- _Exercise directions_:
The data that follows must be transcribed in full and exactly, minus the pictures.

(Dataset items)
□ □ □ □

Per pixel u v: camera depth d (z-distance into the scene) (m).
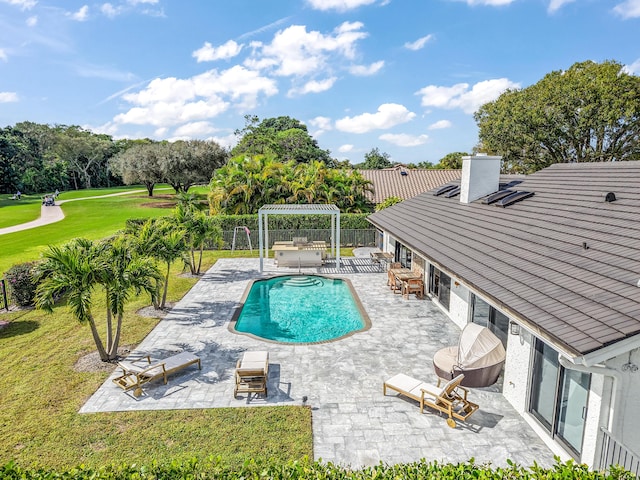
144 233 16.58
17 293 17.50
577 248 9.66
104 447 8.44
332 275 23.34
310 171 36.62
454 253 12.98
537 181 17.45
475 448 8.41
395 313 16.78
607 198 11.53
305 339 14.95
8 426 9.20
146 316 16.70
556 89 40.91
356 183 37.00
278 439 8.68
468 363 9.79
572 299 7.48
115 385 11.07
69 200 64.81
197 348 13.56
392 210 25.94
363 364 12.28
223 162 60.66
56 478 5.46
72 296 11.52
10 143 76.69
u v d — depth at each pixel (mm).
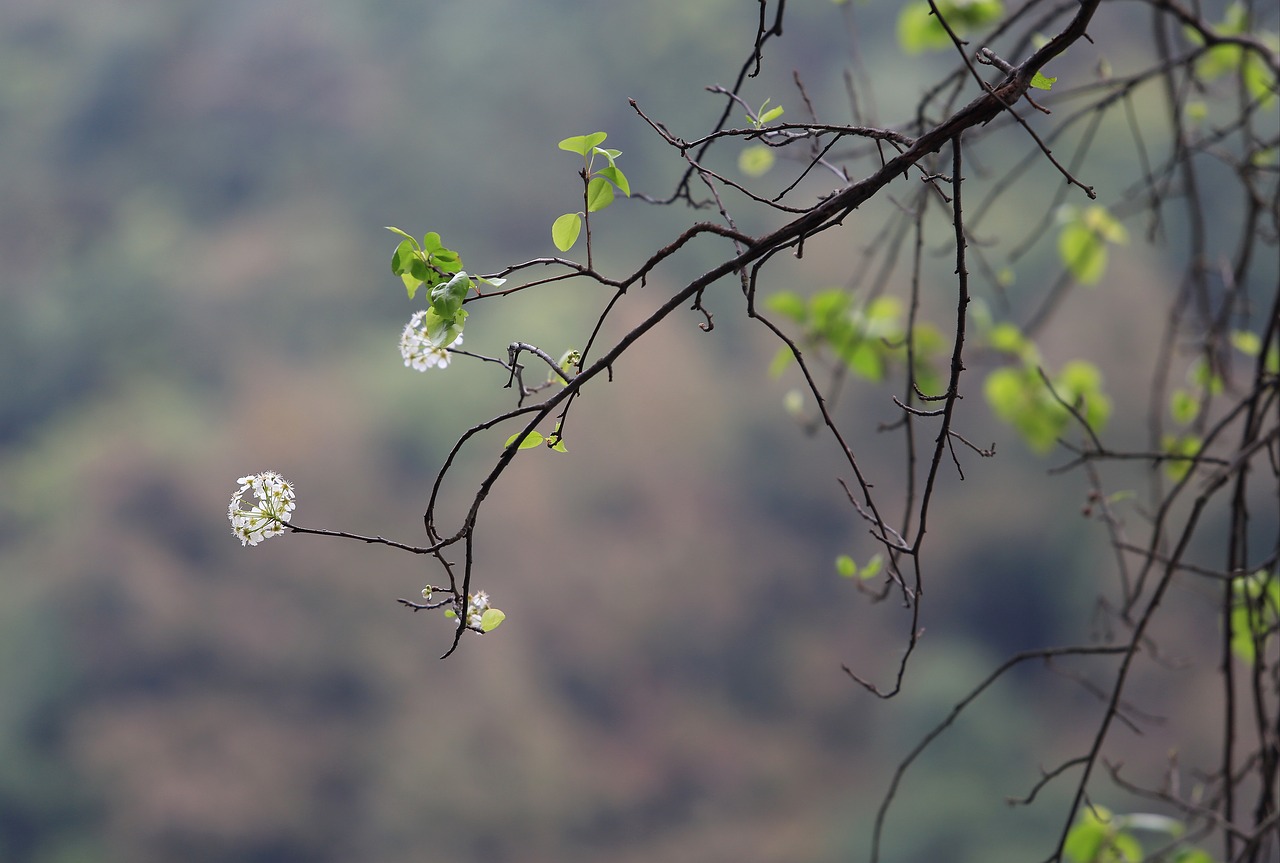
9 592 46094
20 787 41500
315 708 45438
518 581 49562
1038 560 47344
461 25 64125
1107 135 38469
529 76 60312
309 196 62406
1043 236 42812
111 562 47469
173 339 56875
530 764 44906
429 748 44344
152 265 59281
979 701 45156
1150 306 41781
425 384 51750
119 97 65438
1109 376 40812
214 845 41438
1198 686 37500
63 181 63031
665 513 52312
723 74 52281
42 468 51438
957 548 48594
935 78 40281
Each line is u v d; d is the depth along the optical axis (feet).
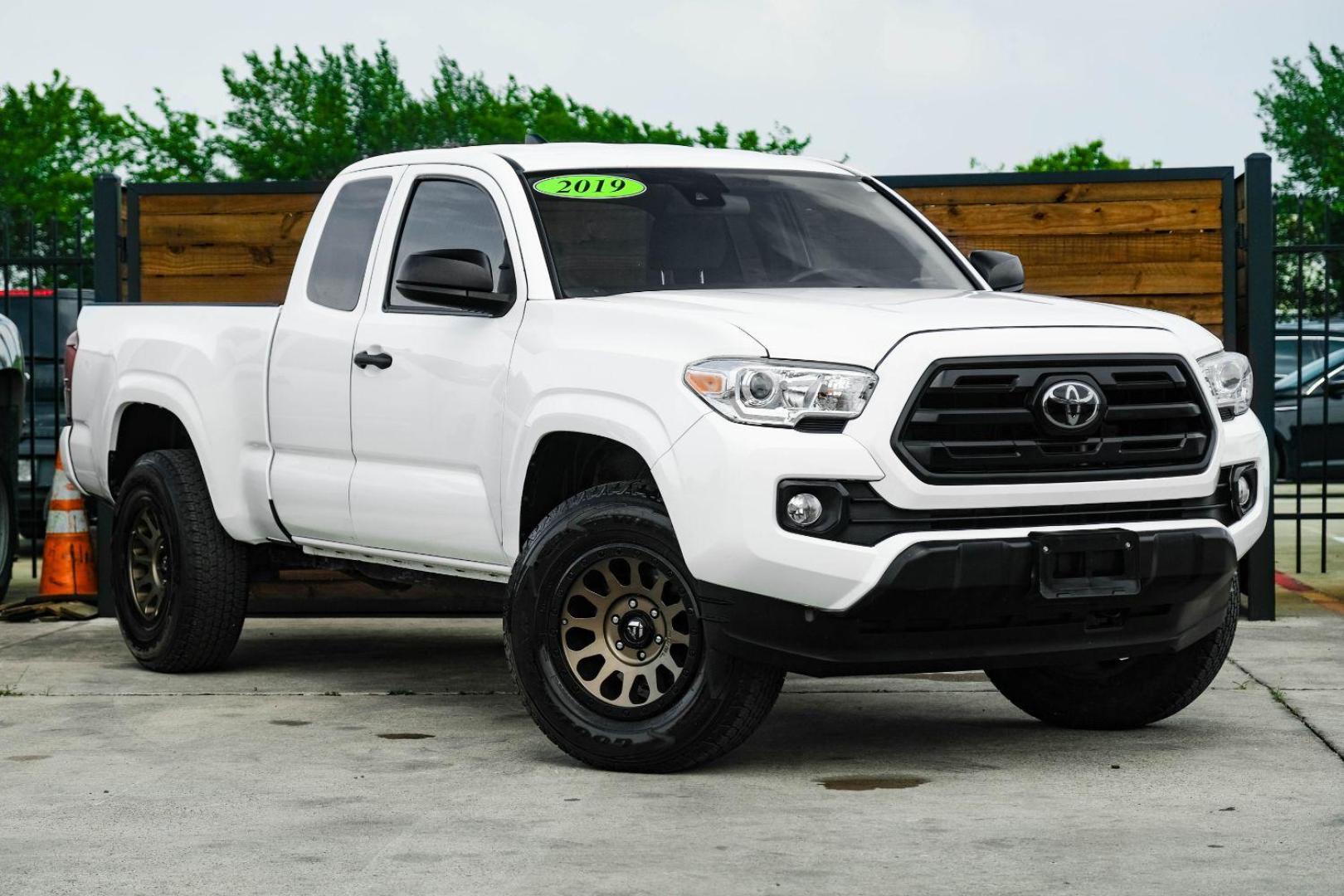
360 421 25.75
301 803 19.99
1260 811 19.29
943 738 23.88
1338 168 216.95
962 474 20.11
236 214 37.76
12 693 28.09
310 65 279.49
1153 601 21.13
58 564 38.68
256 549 30.30
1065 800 19.92
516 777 21.40
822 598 19.85
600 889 16.26
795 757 22.59
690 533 20.16
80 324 32.50
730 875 16.72
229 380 28.66
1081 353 20.67
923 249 25.82
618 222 24.29
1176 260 36.65
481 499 23.71
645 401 20.81
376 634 36.24
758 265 24.36
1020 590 20.26
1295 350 75.10
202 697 27.76
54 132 233.14
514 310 23.49
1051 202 36.91
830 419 19.93
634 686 21.56
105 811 19.67
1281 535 58.08
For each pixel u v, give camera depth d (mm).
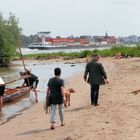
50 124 14180
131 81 25516
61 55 92625
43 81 36250
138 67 43094
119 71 37406
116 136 10781
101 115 13992
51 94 13133
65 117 14789
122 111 14336
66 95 17188
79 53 88875
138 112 13906
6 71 55219
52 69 56906
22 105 20859
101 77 16344
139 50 75688
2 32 71312
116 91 20422
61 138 11695
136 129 11336
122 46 87500
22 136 12852
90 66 16453
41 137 12297
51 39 199500
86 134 11398
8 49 71500
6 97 21781
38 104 20969
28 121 15453
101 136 10961
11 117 17141
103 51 85562
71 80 31875
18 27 76688
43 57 92188
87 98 19766
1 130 14266
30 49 194125
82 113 15125
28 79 23625
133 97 17828
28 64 73562
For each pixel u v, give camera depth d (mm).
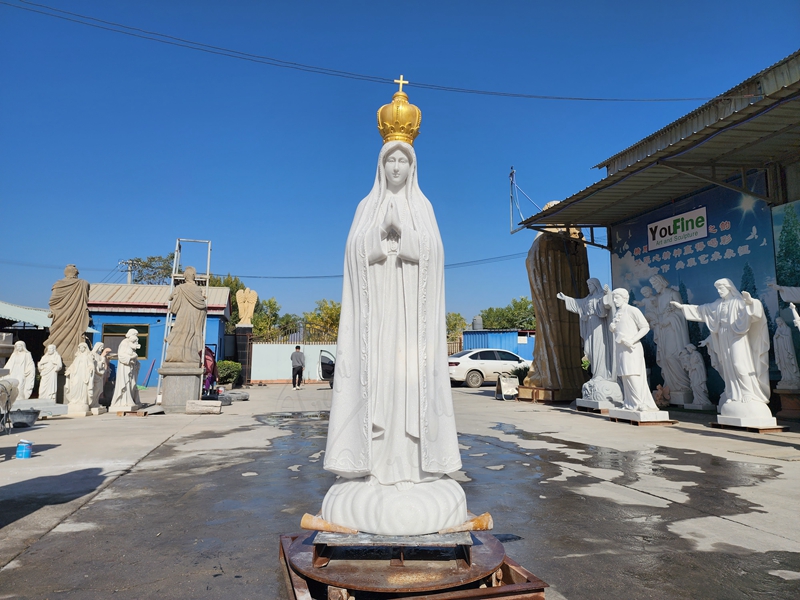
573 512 4336
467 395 17844
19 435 8758
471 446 7676
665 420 9719
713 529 3879
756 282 10742
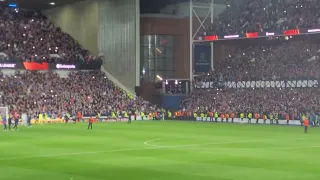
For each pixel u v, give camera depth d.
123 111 105.25
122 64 116.44
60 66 113.06
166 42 118.44
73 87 109.25
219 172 32.59
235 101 102.44
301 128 79.62
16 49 113.88
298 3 112.81
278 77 102.38
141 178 30.42
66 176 31.30
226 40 111.19
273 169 33.88
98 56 120.12
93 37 123.00
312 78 97.56
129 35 114.69
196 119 104.19
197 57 116.50
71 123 94.81
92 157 41.12
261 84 104.50
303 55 108.31
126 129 76.94
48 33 124.44
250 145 51.19
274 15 111.88
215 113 100.88
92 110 103.50
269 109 94.81
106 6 119.75
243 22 113.19
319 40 109.25
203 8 119.75
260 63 111.06
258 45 117.88
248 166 35.38
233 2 123.75
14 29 120.56
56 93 105.62
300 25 98.06
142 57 116.88
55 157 41.19
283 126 85.19
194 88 113.50
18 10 130.50
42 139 58.72
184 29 119.25
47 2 124.81
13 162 38.19
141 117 107.38
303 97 94.75
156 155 42.38
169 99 114.31
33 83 106.31
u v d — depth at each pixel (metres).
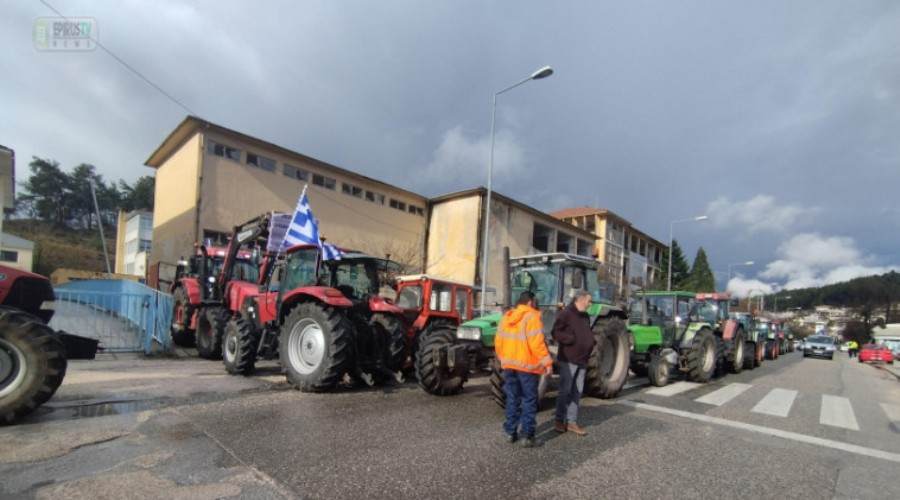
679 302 10.45
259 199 20.22
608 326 7.21
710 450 4.71
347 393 6.61
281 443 4.14
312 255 7.39
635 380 9.69
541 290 7.73
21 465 3.39
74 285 13.51
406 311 9.07
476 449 4.30
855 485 3.96
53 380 4.41
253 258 10.42
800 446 5.07
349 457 3.89
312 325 6.75
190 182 18.62
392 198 27.08
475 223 27.09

□ □ □ □

- _Expected answer_:
Per pixel u v: camera depth d (z-distance into the scene) (m).
144 233 16.58
17 293 17.50
577 248 9.66
104 447 8.44
332 275 23.34
310 171 36.62
454 253 12.98
537 181 17.45
475 448 8.41
395 313 16.78
607 198 11.53
305 339 14.95
8 426 9.20
146 316 16.70
556 89 40.91
356 183 37.00
278 439 8.68
468 363 9.79
572 299 7.48
115 385 11.07
69 200 64.81
197 348 13.56
392 210 25.94
363 364 12.28
223 162 60.66
56 478 5.46
72 296 11.52
10 143 76.69
u v d — depth at each pixel (mm).
9 592 46094
20 787 41500
315 708 45438
518 581 49562
1038 560 47344
461 25 64125
1107 135 38469
529 76 60312
309 196 62406
1043 236 42812
111 562 47469
173 339 56875
530 764 44906
429 748 44344
152 265 59281
979 701 45156
1150 306 41781
425 384 51750
119 97 65438
1109 376 40812
214 845 41438
1198 686 37500
63 181 63031
665 513 52312
723 74 52281
42 468 51438
957 548 48594
935 78 40281
Each line is u v d; d is the depth along the optical axis (feet).
360 421 25.75
301 803 19.99
1260 811 19.29
943 738 23.88
1338 168 216.95
962 474 20.11
236 214 37.76
12 693 28.09
310 65 279.49
1153 601 21.13
58 564 38.68
256 549 30.30
1065 800 19.92
516 777 21.40
822 598 19.85
600 889 16.26
795 757 22.59
690 533 20.16
80 324 32.50
730 875 16.72
229 380 28.66
1081 353 20.67
923 249 25.82
618 222 24.29
1176 260 36.65
481 499 23.71
645 401 20.81
376 634 36.24
758 265 24.36
1020 590 20.26
1295 350 75.10
202 697 27.76
54 132 233.14
514 310 23.49
1051 202 36.91
830 419 19.93
634 686 21.56
105 811 19.67
1281 535 58.08
For each pixel u v, give camera depth d (mm).
50 124 14180
131 81 25516
61 55 92625
43 81 36250
138 67 43094
119 71 37406
116 136 10781
101 115 13992
51 94 13133
65 117 14789
122 111 14336
66 95 17188
79 53 88875
138 112 13906
6 71 55219
52 69 56906
22 105 20859
101 77 16344
139 50 75688
2 32 71312
116 91 20422
61 138 11695
136 129 11336
122 46 87500
22 136 12852
90 66 16453
41 137 12297
51 39 199500
86 134 11398
8 49 71500
6 97 21781
38 104 20969
28 121 15453
101 136 10961
11 117 17141
103 51 85562
71 80 31875
18 27 76688
43 57 92188
87 98 19766
1 130 14266
30 49 194125
82 113 15125
28 79 23625
133 97 17828
28 64 73562
For each pixel u v, give camera depth d (mm).
573 512 4336
467 395 17844
19 435 8758
471 446 7676
665 420 9719
713 529 3879
756 282 10742
For each pixel u v, give camera depth d.
123 111 105.25
122 64 116.44
60 66 113.06
166 42 118.44
73 87 109.25
219 172 32.59
235 101 102.44
301 128 79.62
16 49 113.88
298 3 112.81
278 77 102.38
141 178 30.42
66 176 31.30
226 40 111.19
273 169 33.88
98 56 120.12
93 37 123.00
312 78 97.56
129 35 114.69
196 119 104.19
197 57 116.50
71 123 94.81
92 157 41.12
261 84 104.50
303 55 108.31
126 129 76.94
48 33 124.44
250 145 51.19
274 15 111.88
215 113 100.88
92 110 103.50
269 109 94.81
106 6 119.75
243 22 113.19
319 40 109.25
203 8 119.75
260 63 111.06
258 45 117.88
248 166 35.38
233 2 123.75
14 29 120.56
56 93 105.62
300 25 98.06
142 57 116.88
55 157 41.19
283 126 85.19
194 88 113.50
18 10 130.50
42 139 58.72
184 29 119.25
47 2 124.81
13 162 38.19
141 117 107.38
303 97 94.75
156 155 42.38
169 99 114.31
33 83 106.31
u v d — depth at each pixel (metres).
679 302 10.45
259 199 20.22
608 326 7.21
710 450 4.71
347 393 6.61
281 443 4.14
312 255 7.39
635 380 9.69
541 290 7.73
21 465 3.39
74 285 13.51
406 311 9.07
476 449 4.30
855 485 3.96
53 380 4.41
253 258 10.42
800 446 5.07
349 457 3.89
312 325 6.75
190 182 18.62
392 198 27.08
475 223 27.09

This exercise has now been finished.